新型コロナウイルスが世界を大きく変え、私たちの生活を変え、職場での働き方も変えた。

この大きな変化は企業における「人材マネジメント」のあり方に多⼤な影響を及ぼしている。社員やメンバーをどうモチベートし、育成し、企業活動を力強く円滑に導くのか…。激変する環境の中で頭を悩ませている⼈は多いだろう。

企業と社員、組織と⼈を取り巻く環境は大きな変化の途上にあり、誰にも正解がわかる状況ではない。まさに企業の経営者も⼈事部も、そこで働く社員もみな、手探りしながら考えている状況だ。

⼈材マネジメントの新しい潮流をふまえて解説した『この1冊ですべてわかる 人材マネジメントの基本』より、自律型人材を育成する部下との関わり方に触れた一節を紹介する。

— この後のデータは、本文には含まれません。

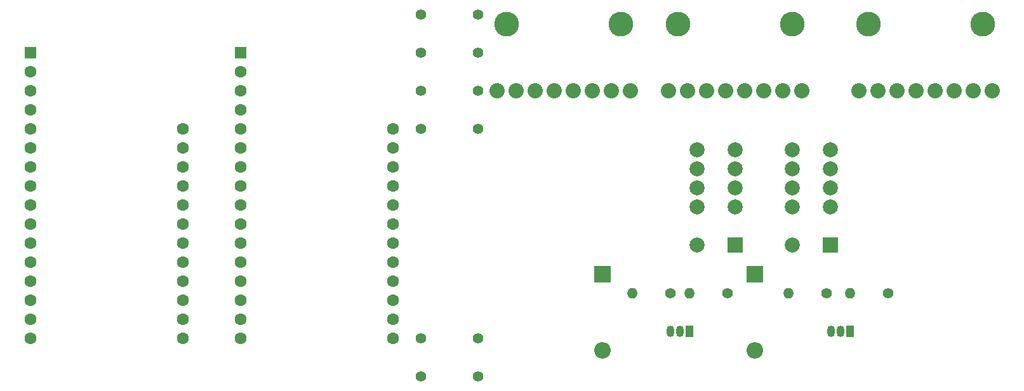
<source format=gbs>
%TF.GenerationSoftware,KiCad,Pcbnew,(6.0.4)*%
%TF.CreationDate,2022-04-05T20:31:29-07:00*%
%TF.ProjectId,rfkvm,72666b76-6d2e-46b6-9963-61645f706362,rev?*%
%TF.SameCoordinates,Original*%
%TF.FileFunction,Soldermask,Bot*%
%TF.FilePolarity,Negative*%
%FSLAX46Y46*%
G04 Gerber Fmt 4.6, Leading zero omitted, Abs format (unit mm)*
G04 Created by KiCad (PCBNEW (6.0.4)) date 2022-04-05 20:31:29*
%MOMM*%
%LPD*%
G01*
G04 APERTURE LIST*
%ADD10R,1.600000X1.600000*%
%ADD11C,1.600000*%
%ADD12C,1.397000*%
%ADD13C,2.032000*%
%ADD14C,3.301600*%
%ADD15O,2.200000X2.200000*%
%ADD16R,2.200000X2.200000*%
%ADD17C,2.000000*%
%ADD18R,2.000000X2.000000*%
%ADD19O,1.400000X1.400000*%
%ADD20C,1.400000*%
%ADD21O,1.050000X1.500000*%
%ADD22R,1.050000X1.500000*%
G04 APERTURE END LIST*
D10*
%TO.C,A2*%
X119487500Y-58420000D03*
D11*
X119487500Y-60960000D03*
X119487500Y-63500000D03*
X119487500Y-66040000D03*
X119487500Y-68580000D03*
X119487500Y-71120000D03*
X119487500Y-73660000D03*
X119487500Y-76200000D03*
X119487500Y-78740000D03*
X119487500Y-81280000D03*
X119487500Y-83820000D03*
X119487500Y-86360000D03*
X119487500Y-88900000D03*
X119487500Y-91440000D03*
X119487500Y-93980000D03*
X119487500Y-96520000D03*
X139807500Y-96520000D03*
X139807500Y-93980000D03*
X139807500Y-91440000D03*
X139807500Y-88900000D03*
X139807500Y-86360000D03*
X139807500Y-83820000D03*
X139807500Y-81280000D03*
X139807500Y-78740000D03*
X139807500Y-76200000D03*
X139807500Y-73660000D03*
X139807500Y-71120000D03*
X139807500Y-68580000D03*
%TD*%
D10*
%TO.C,A1*%
X91440000Y-58420000D03*
D11*
X91440000Y-60960000D03*
X91440000Y-63500000D03*
X91440000Y-66040000D03*
X91440000Y-68580000D03*
X91440000Y-71120000D03*
X91440000Y-73660000D03*
X91440000Y-76200000D03*
X91440000Y-78740000D03*
X91440000Y-81280000D03*
X91440000Y-83820000D03*
X91440000Y-86360000D03*
X91440000Y-88900000D03*
X91440000Y-91440000D03*
X91440000Y-93980000D03*
X91440000Y-96520000D03*
X111760000Y-96520000D03*
X111760000Y-93980000D03*
X111760000Y-91440000D03*
X111760000Y-88900000D03*
X111760000Y-86360000D03*
X111760000Y-83820000D03*
X111760000Y-81280000D03*
X111760000Y-78740000D03*
X111760000Y-76200000D03*
X111760000Y-73660000D03*
X111760000Y-71120000D03*
X111760000Y-68580000D03*
%TD*%
D12*
%TO.C,SW3*%
X143510000Y-58420000D03*
X151130000Y-58420000D03*
X151130000Y-53340000D03*
X143510000Y-53340000D03*
%TD*%
%TO.C,SW2*%
X143510000Y-68580000D03*
X151130000Y-68580000D03*
X151130000Y-63500000D03*
X143510000Y-63500000D03*
%TD*%
D13*
%TO.C,U3*%
X219710000Y-63500000D03*
X217170000Y-63500000D03*
X214630000Y-63500000D03*
X212090000Y-63500000D03*
X209550000Y-63500000D03*
X207010000Y-63500000D03*
X204470000Y-63500000D03*
X201930000Y-63500000D03*
D14*
X203200000Y-54610000D03*
X218440000Y-54610000D03*
%TD*%
D13*
%TO.C,U1*%
X171450000Y-63500000D03*
X168910000Y-63500000D03*
X166370000Y-63500000D03*
X163830000Y-63500000D03*
X161290000Y-63500000D03*
X158750000Y-63500000D03*
X156210000Y-63500000D03*
X153670000Y-63500000D03*
D14*
X154940000Y-54610000D03*
X170180000Y-54610000D03*
%TD*%
D13*
%TO.C,U2*%
X194310000Y-63500000D03*
X191770000Y-63500000D03*
X189230000Y-63500000D03*
X186690000Y-63500000D03*
X184150000Y-63500000D03*
X181610000Y-63500000D03*
X179070000Y-63500000D03*
X176530000Y-63500000D03*
D14*
X177800000Y-54610000D03*
X193040000Y-54610000D03*
%TD*%
D15*
%TO.C,D1*%
X188092500Y-98145000D03*
D16*
X188092500Y-87985000D03*
%TD*%
D17*
%TO.C,K2*%
X180340000Y-84032500D03*
X180340000Y-78952500D03*
X180340000Y-76412500D03*
X180340000Y-73872500D03*
X180340000Y-71332500D03*
X185420000Y-71332500D03*
X185420000Y-73872500D03*
X185420000Y-76412500D03*
X185420000Y-78952500D03*
D18*
X185420000Y-84032500D03*
%TD*%
D17*
%TO.C,K1*%
X193040000Y-84032500D03*
X193040000Y-78952500D03*
X193040000Y-76412500D03*
X193040000Y-73872500D03*
X193040000Y-71332500D03*
X198120000Y-71332500D03*
X198120000Y-73872500D03*
X198120000Y-76412500D03*
X198120000Y-78952500D03*
D18*
X198120000Y-84032500D03*
%TD*%
D19*
%TO.C,R3*%
X179362500Y-90525000D03*
D20*
X184442500Y-90525000D03*
%TD*%
D21*
%TO.C,Q2*%
X176822500Y-95605000D03*
X178092500Y-95605000D03*
D22*
X179362500Y-95605000D03*
%TD*%
D19*
%TO.C,R4*%
X171742500Y-90525000D03*
D20*
X176822500Y-90525000D03*
%TD*%
D12*
%TO.C,SW1*%
X143510000Y-96520000D03*
X151130000Y-96520000D03*
X151130000Y-101600000D03*
X143510000Y-101600000D03*
%TD*%
D19*
%TO.C,R1*%
X200792500Y-90525000D03*
D20*
X205872500Y-90525000D03*
%TD*%
D21*
%TO.C,Q1*%
X198252500Y-95605000D03*
X199522500Y-95605000D03*
D22*
X200792500Y-95605000D03*
%TD*%
D15*
%TO.C,D2*%
X167772500Y-98145000D03*
D16*
X167772500Y-87985000D03*
%TD*%
D19*
%TO.C,R2*%
X192532500Y-90525000D03*
D20*
X197612500Y-90525000D03*
%TD*%
M02*

</source>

※本稿は、『この1冊ですべてわかる 人材マネジメントの基本』 (日本実業出版社刊)の内容を抜粋・編集したものです。


部下が言うことを聞かないのはなぜか?

人材育成の方法を検討する前提として、そもそも育成とは何か、ということについて考えてみましょう。

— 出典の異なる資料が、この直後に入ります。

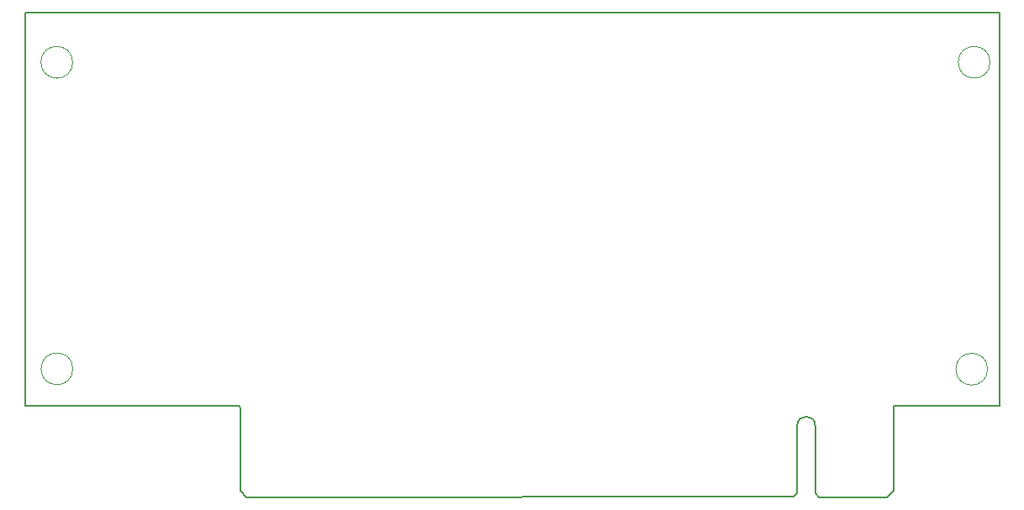
<source format=gm1>
G04 #@! TF.GenerationSoftware,KiCad,Pcbnew,8.0.4*
G04 #@! TF.CreationDate,2024-08-09T20:42:02+03:00*
G04 #@! TF.ProjectId,mpf-ii-bus-adapter,6d70662d-6969-42d6-9275-732d61646170,A*
G04 #@! TF.SameCoordinates,Original*
G04 #@! TF.FileFunction,Profile,NP*
%FSLAX46Y46*%
G04 Gerber Fmt 4.6, Leading zero omitted, Abs format (unit mm)*
G04 Created by KiCad (PCBNEW 8.0.4) date 2024-08-09 20:42:02*
%MOMM*%
%LPD*%
G01*
G04 APERTURE LIST*
G04 #@! TA.AperFunction,Profile*
%ADD10C,0.150000*%
G04 #@! TD*
G04 #@! TA.AperFunction,Profile*
%ADD11C,0.050000*%
G04 #@! TD*
G04 APERTURE END LIST*
D10*
X193000000Y-71500000D02*
X193000000Y-111150000D01*
X116500000Y-111150000D02*
X94900000Y-111150000D01*
D11*
X99690781Y-76500000D02*
G75*
G02*
X96489219Y-76500000I-1600781J0D01*
G01*
X96489219Y-76500000D02*
G75*
G02*
X99690781Y-76500000I1600781J0D01*
G01*
D10*
X94900000Y-111150000D02*
X94900000Y-71500000D01*
X116570000Y-111430000D02*
X116500000Y-111150000D01*
D11*
X99700781Y-107390781D02*
G75*
G02*
X96499219Y-107390781I-1600781J0D01*
G01*
X96499219Y-107390781D02*
G75*
G02*
X99700781Y-107390781I1600781J0D01*
G01*
D10*
X193000000Y-111150000D02*
X182350000Y-111160000D01*
X182353000Y-112825000D02*
X182350000Y-111160000D01*
D11*
X191825781Y-107425000D02*
G75*
G02*
X188624219Y-107425000I-1600781J0D01*
G01*
X188624219Y-107425000D02*
G75*
G02*
X191825781Y-107425000I1600781J0D01*
G01*
X192070781Y-76500000D02*
G75*
G02*
X188869219Y-76500000I-1600781J0D01*
G01*
X188869219Y-76500000D02*
G75*
G02*
X192070781Y-76500000I1600781J0D01*
G01*
D10*
X116567000Y-112825000D02*
X116570000Y-111430000D01*
X94900000Y-71500000D02*
X193000000Y-71500000D01*
X116567000Y-119683000D02*
X116567000Y-112825000D01*
X117202000Y-120318000D02*
X116567000Y-119683000D01*
X172260000Y-120300000D02*
X117202000Y-120318000D01*
X172660000Y-113100000D02*
X172660000Y-119900000D01*
X172660000Y-119900000D02*
X172260000Y-120300000D01*
X174460000Y-113100000D02*
X174460000Y-119900000D01*
X174460000Y-119900000D02*
X174859997Y-120318003D01*
X181718000Y-120318000D02*
X174860000Y-120318000D01*
X181718000Y-120318000D02*
X182353000Y-119683000D01*
X182353000Y-112825000D02*
X182353000Y-119683000D01*
X172660000Y-113100000D02*
G75*
G02*
X174460000Y-113100000I900000J0D01*
G01*
M02*

</source>
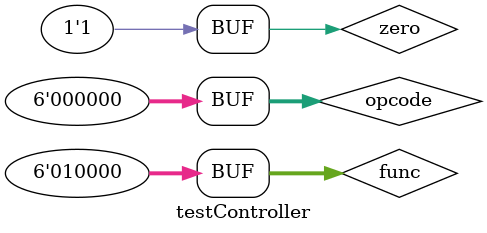
<source format=v>
module testController();
	reg [5:0] opcode,func;
    reg zero;
    wire RegDst, Branch, MemRead, MemWrite, MemToReg, ALUsrc, regWrite, IsJal,IsLui; 
    wire [1:0]PCselect;
    wire [3:0] ALUop;
    controller ct(opcode, func, zero, RegDst, Branch, MemRead, MemWrite, MemToReg, ALUsrc, regWrite, IsJal,IsLui, PCselect, ALUop);
    initial begin 
    	zero = 0;
    	opcode = 0; 
    	func = 32; 
    #100
    	zero = 0;
    	func = 16; 
    #100
    	opcode = 43;
    #100
    	opcode = 2;
    #100
    	opcode = 4; 
    #100
    	zero = 1;
    #100
    	opcode = 0;
    end 
endmodule 
</source>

人材育成を考える際、マネジメント系の研修でよく引き合いに出される人物が山本五十六です。

第二次世界大戦時の日本で、大日本帝国海軍の連合艦隊司令長官を務めた有名な軍人です。山本五十六は、部下に物事を教える際に、このような名言を残しました。

「やってみせ 言って聞かせて させてみて 誉めてやらねば 人は動かじ」 

ここまでは有名なフレーズですが、実はこの後にまだ言葉が続きます。

「話し合い 耳を傾け 承認し 任せてやらねば 人は育たず」
「やっている姿を感謝で見守って 信頼せねば 人は実らず」

というフレーズです。「相手を動かす」ということは上司がこうするべきだと考えていることを相手に実行してもらうという、いわばゴールが明確な状態が多いシーンと思います。

この有名なフレーズの「動かじ」の後には、人が育つ、人が実ることを目指した取り組み内容が書かれています。

動かすのは一時的にできたとしても、継続的に動いてもらうように育てるには「話し合い」「耳を傾ける」「承認する」「任せる」という長期的な関わりが必要といえるでしょう。

また、任せた後には「感謝を持って見守る」「信頼する」ことが人を実らせることにつながるというのです。

育成の基本的な考え方がこの言葉に詰まっているといえます。


現代になって育成に悩むマネージャーが急増している理由

しかしながら、部下がいるすべての上司が十分に部下の話に耳を傾け、部下のために時間を使えていると言い切れるでしょうか。おそらく大半の人がやりたくてもできていないのが現実でしょう。

育成には時間がかかります。一度言って部下がその通りに動いてくれるのであれば、それ以降育成の必要はありません。

一度言った通りに動けないのは、上司と部下の能力的な側面が理由のケースもありますが、一度話を聞いただけで、相手の考えが100%理解できるとはいえないほど、上司と部下の心(価値観やスタンス)のギャップが大きいという背景もあります。

同質性が薄まり、多様性社会といわれるように、物事を考える背景や前提が全く違う相手が部下であるということも増えています。

このように多様性がスタンダードになるにつれ、マネジメントの変数は増えます。これまで以上に部下と向き合わなければ相手を理解することは容易ではないでしょう。

現在のマネージャーは、プレイングマネージャーとして自分の力でも成果をあげなければいけない、それに加え部下の成果を創出することも求められている。

その部下は、自分の歩いてきたレールを忠実についてくるとは限らず、様々な価値観を持って仕事と向き合っている。その部下が何を考えて何を目指しているのか、時間をかけて向き合わなければいけない……。

そのような現状に頭を抱えるマネージャーが多いのです。